» Activity 1
In the NAIRU excerpt, which three economies are studied?
» Activity 2
Reproduce the part of the NAIRU excerpt starting at "This article investigates" and ending at "have counter effects.".

» Supplied passage
This article investigates NAIRU which stands for Non Accelerating Inflation Rate of Unemployment and its trend in three of the world gigantic economies to mention orderly USA, Japan and China. A Vector Autoregressive Regression model estimated to study the reaction of NAIRU to shocks imposed by labour productivity. Results indicate both productivity shocks and NAIRU fluctuations have counter effects.

JEL CLASSIFICATION:

I. Introduction

Equilibrium in unemployment leads us to the concept of NAIRU (Non Accelerating Inflation Rate of Unemployment) which in fact is the most important indicator in order to see the structural changes in labour market (Komijani and Mohebi Citation2013). There are some factors having influence on NAIRU among all labour productivity and is highlighted in researches carried out by economists. Mankiw and Ball (Citation2002) in their paper state that ‘In the future they should expand their scope to build and test models of inflation, unemployment and productivity’. Hatton (Citation2007) utilized long-run data of UK for examining whether a consistent relationship exists between productivity growth and unemployment. The results indicate that with faster productivity growth, NAIRU behaves in opposite direction.Footnote1 The most important factor that has been taken for analysis in most studies is how productivity treats. (Mohebi, Citation2017) Based on which in this article a VAR model is applied to yearly data to explain the effects of productivity shocks on NAIRU. The rest of this article is organized as follows: in the first part, the trend of NAIRU for three countries is depicted in front of productivity, the next part is devoted to the VAR estimation of the relationship between unemployment and labour productivity shocks, Section V belongs to Granger causality analysis and the last part concludes.

II. NAIRU and its trend

According to the plotted NAIRU in front of productivity, the trends and factors influencing them will be taken for analysis. As it is vivid from trend of USA based on the statistics of productivity, it can be categorized in four main periods. From 1982 till 1987 and from 1995 till 2000 productivity has increased and NAIRU behaved in opposite direction which technically means that it has pushed downward by the improvement in the labour productivity. Through 1988 till 1994 and from 2001 till 2007 productivity and NAIRU are varying in the same directions. In order to explain the behaviour of NAIRU in mentioned periods, groups of factors can be engaged such as: composition of the unemployed population and labour force, institutional factors as acting to match unemployed workers and job vacancies, business cycles and other structural shocks such as productivity growth and reallocation of unemployment across sectors and regions.(Eli’as 1991)

» Recorded information
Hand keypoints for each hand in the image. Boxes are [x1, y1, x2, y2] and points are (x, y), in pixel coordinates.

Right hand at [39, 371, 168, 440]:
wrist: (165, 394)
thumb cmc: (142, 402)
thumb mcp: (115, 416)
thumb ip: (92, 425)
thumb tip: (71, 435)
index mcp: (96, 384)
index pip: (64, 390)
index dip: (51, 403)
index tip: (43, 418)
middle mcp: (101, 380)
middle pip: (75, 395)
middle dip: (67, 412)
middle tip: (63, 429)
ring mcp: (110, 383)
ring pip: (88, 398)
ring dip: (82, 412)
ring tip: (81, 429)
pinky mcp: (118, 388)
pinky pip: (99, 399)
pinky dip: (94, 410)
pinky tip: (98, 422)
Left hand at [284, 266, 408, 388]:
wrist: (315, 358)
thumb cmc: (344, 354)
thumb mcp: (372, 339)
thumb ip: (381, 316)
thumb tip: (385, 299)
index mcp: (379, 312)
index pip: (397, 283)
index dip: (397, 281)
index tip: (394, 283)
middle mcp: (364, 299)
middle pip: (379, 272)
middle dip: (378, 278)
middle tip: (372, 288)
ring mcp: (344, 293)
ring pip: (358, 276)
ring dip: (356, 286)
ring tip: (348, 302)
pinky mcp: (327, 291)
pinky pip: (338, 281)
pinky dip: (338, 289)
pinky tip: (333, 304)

» Response area 1
The USA, Japan and China.

» Response area 2
This article investigates NAIRU which stands for Non Accelerating Inflation Rate of Unemployment and its trend in three of the world gigantic economies to mention orderly USA, Japan and China. A Vector Autoregressive Regression model estimated to study the reaction of NAIRU to shocks imposed by labour productivity. Results indicate both productivity shocks and NAIRU fluctuations have counter effects.